## Document extract
◇ ◇ ◇

Not true. It’s wrong for a man, on his own (that was the case I meant to describe), to stimulate his genitals with the purpose of sexual pleasure, even if he does not orgasm. Why? Because he is masturbating.
(1) OK, but is this philosophy or a statement of RC moral teaching? “It is wrong for a man . . .” Aren’t we engaged in philosophical reasoning?
(2) So “afterwards” in your counterexample means a week later, not immediately subsequent? But then you’re making my point. The emphasis should be on the act itself that is incapable of procreating and uniting, not whether the person is incapable of procreating or uniting because engaged in masturbation or gay sex at some time or other.

Also in some cases within the context of lovemaking, especially as some older men, self-stimulation short of orgasm as foreplay is part of the overall process climaxing in the proper way.

◇ ◇ ◇

## Raw data
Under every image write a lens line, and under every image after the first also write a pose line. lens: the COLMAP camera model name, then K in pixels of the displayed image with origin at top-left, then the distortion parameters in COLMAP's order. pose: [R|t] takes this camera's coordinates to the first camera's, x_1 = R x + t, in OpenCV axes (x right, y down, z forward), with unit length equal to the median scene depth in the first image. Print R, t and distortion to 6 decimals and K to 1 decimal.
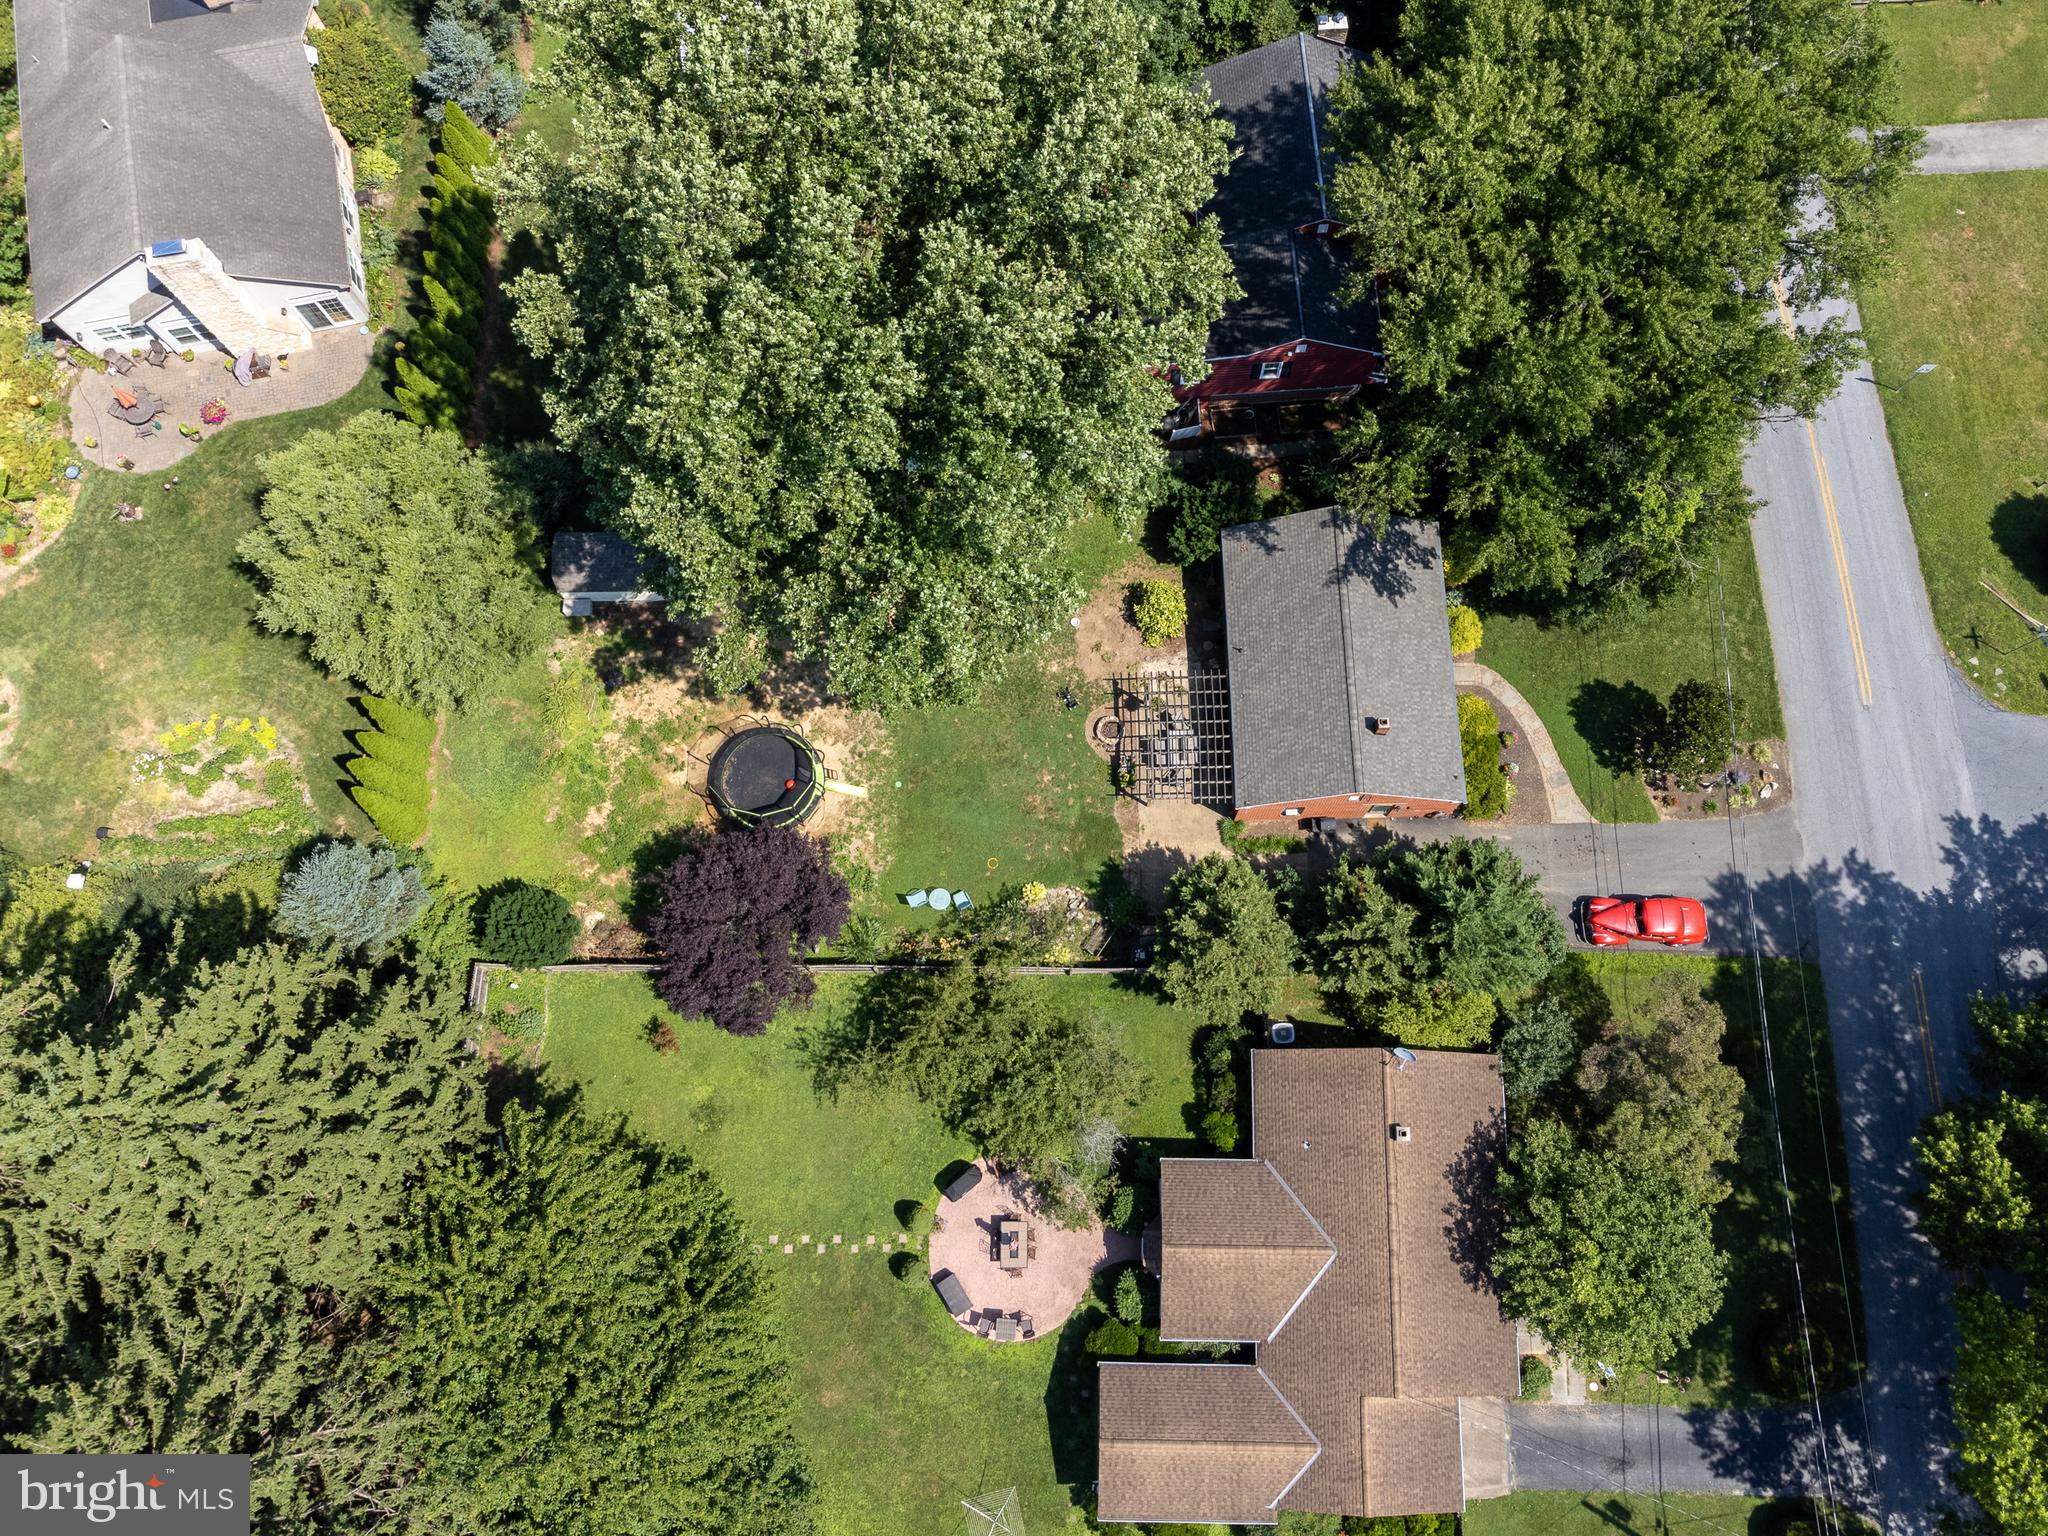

◇ ◇ ◇

## Problem statement
Rewrite the masturbation passage starting at "Not true. It’s" and ending at "he is masturbating.", with "erotic pleasure" put in place of "sexual pleasure".

## Result for this exercise
Not true. It’s wrong for a man, on his own (that was the case I meant to describe), to stimulate his genitals with the purpose of erotic pleasure, even if he does not orgasm. Why? Because he is masturbating.